TEMPO.CO, Jakarta - Konsorsium gabungan BUMN dan investor Cina belum menyetorkan modal ke Direktorat Jenderal Perkeretaapian Kementerian Perhubungan sebagai bukti bahwa modal tersebut untuk membangun kereta dari Jakarta ke Bandung.
Hermanto, dalam konferensi pers di Jakarta, Senin, 7 Desember 2015, mengatakan modal tersebut harus dalam bentuk tunai, bukan bentuk tanah dan lainnya. Modal lahan dari PT Perkebunan Nusantara VIII, dia melanjutkan, hanya sebuah aset untuk pembangunan jalur. "Mereka belum memenuhi nilai yang harus dilaporkan kepada kita, dan itu masih proses," katanya.

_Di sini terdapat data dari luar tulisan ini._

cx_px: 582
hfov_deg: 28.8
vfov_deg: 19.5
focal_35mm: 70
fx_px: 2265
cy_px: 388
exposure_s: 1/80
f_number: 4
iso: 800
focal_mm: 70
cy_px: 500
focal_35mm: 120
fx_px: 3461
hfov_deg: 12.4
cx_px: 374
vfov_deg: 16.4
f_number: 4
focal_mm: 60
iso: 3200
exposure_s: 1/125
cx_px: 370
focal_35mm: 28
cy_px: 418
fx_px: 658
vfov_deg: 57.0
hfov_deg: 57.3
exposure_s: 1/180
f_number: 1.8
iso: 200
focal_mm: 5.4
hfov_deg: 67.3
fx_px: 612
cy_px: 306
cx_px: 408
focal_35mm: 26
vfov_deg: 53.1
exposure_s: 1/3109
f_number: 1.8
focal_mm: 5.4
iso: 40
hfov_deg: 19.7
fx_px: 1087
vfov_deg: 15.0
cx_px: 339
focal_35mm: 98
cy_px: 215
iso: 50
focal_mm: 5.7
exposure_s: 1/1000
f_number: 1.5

Hermanto mengatakan tujuan modal tersebut agar proyek itu sebagai jaminan tidak terhambat. "Pemerintah Tiongkok juga sedang mendorong," ujarnya. Namun dia belum menyebutkan besaran yang harus disetorkan ke Kementerian Perhubungan tersebut.
Hermanto memaparkan saat ini konsorsium badan usaha proyek kereta cepat sedang dibuat. Untuk izin trase, harus memenuhi tata ruang dua provinsi, yakni Pemerintah Provinsi DKI Jakarta dan Jawa Barat. "Mereka (badan usaha) meminta izin dari penggunaan lahan masing-masing, dalam hal ini Pemprov DKI Jakarta dan Jawa Barat," tutur Hermanto.

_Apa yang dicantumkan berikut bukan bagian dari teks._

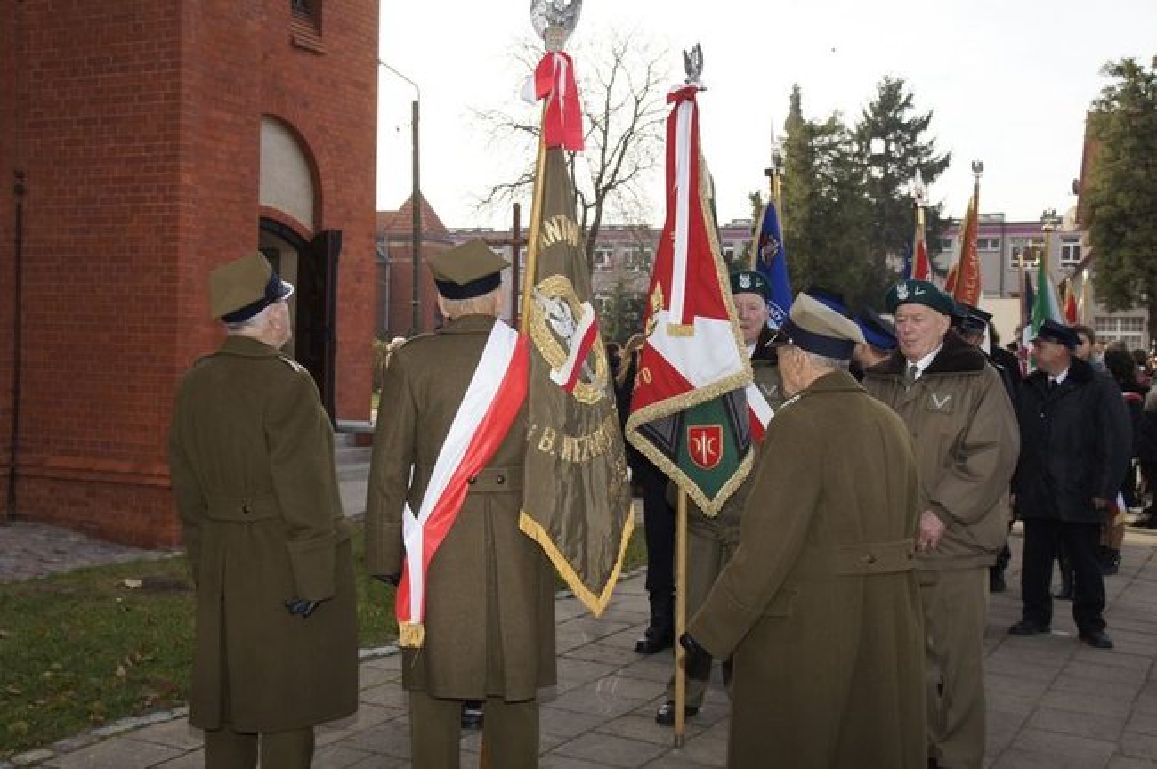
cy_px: 384
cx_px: 578
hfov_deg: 46.4
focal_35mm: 42
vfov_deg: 31.8
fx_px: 1348
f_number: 7.1
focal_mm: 28
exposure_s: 1/160
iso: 100
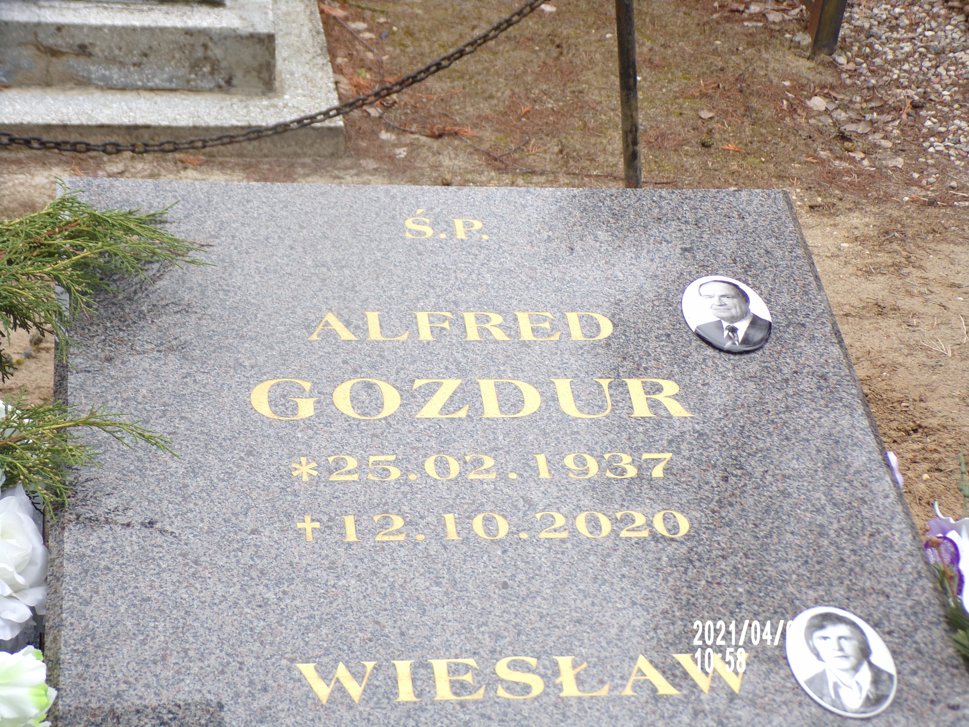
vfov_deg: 19.9
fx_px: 2071
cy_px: 364
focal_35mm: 74
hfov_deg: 26.3
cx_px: 484
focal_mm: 13.3
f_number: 3.9
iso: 80
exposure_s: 1/110
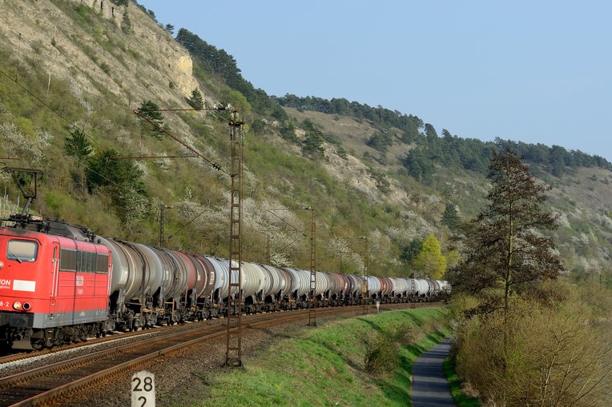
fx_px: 1869
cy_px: 223
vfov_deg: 12.4
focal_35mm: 110
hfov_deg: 18.6
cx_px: 303
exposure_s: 1/1600
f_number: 5.6
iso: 250
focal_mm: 70
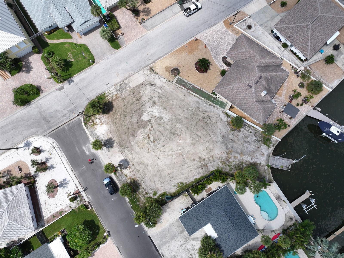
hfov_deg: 71.6
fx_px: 238
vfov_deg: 56.8
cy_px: 129
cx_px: 172
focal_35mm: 24
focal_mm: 12.29
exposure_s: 1/2000
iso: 100
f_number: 2.8
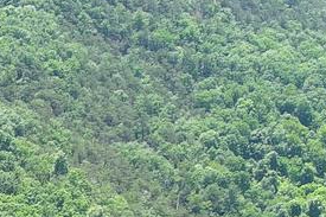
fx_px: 1955
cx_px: -174
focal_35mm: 216
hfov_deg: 9.3
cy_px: 554
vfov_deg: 6.0
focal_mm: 10.57
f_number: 2.8
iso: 100
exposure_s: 1/325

Setelah trase ada, Hermanto memaparkan, badan usaha juga harus menyerahkan amdal (analisis dampak lingkungan) dan desain kereta cepat kepada Kementerian Perhubungan terlebih dulu. "Sampai sekarang, desain dan amdal belum kami terima, baru studi yang umum," ucap Hermanto.
Selain itu, Hermanto mengatakan, proyek kereta cepat rute Jakarta-Bandung baru bisa balik modal (break event point) 25 tahun mendatang dari dibangun sekarang. Menurut dia, hal itu harus dilihat dari pendapatan dan permintaan penumpang kereta yang diprakarsai oleh empat perusahaan BUMN dan investor asal Cina tersebut. "Hitungan bukunya 25 tahun baru break event point," katanya.
Hermanto memaparkan, selama 25 tahun, konsorsium BUMN dan Cina harus menanggung kerugian. Hal itu ditambah jika penumpang yang menggunakan kereta cepat tidak sesuai dengan target. "Dua puluh lima tahun, ya, rugi terus," ujarnya.
Hermanto menambahkan, hal yang sangat membebani proyek kereta cepat adalah anggaran yang begitu besar. Dari teknologi hingga infrastruktur membutuhkan biaya banyak. "Karena modalnya besar sekali untuk biaya operasi dan sebagainya," tuturnya.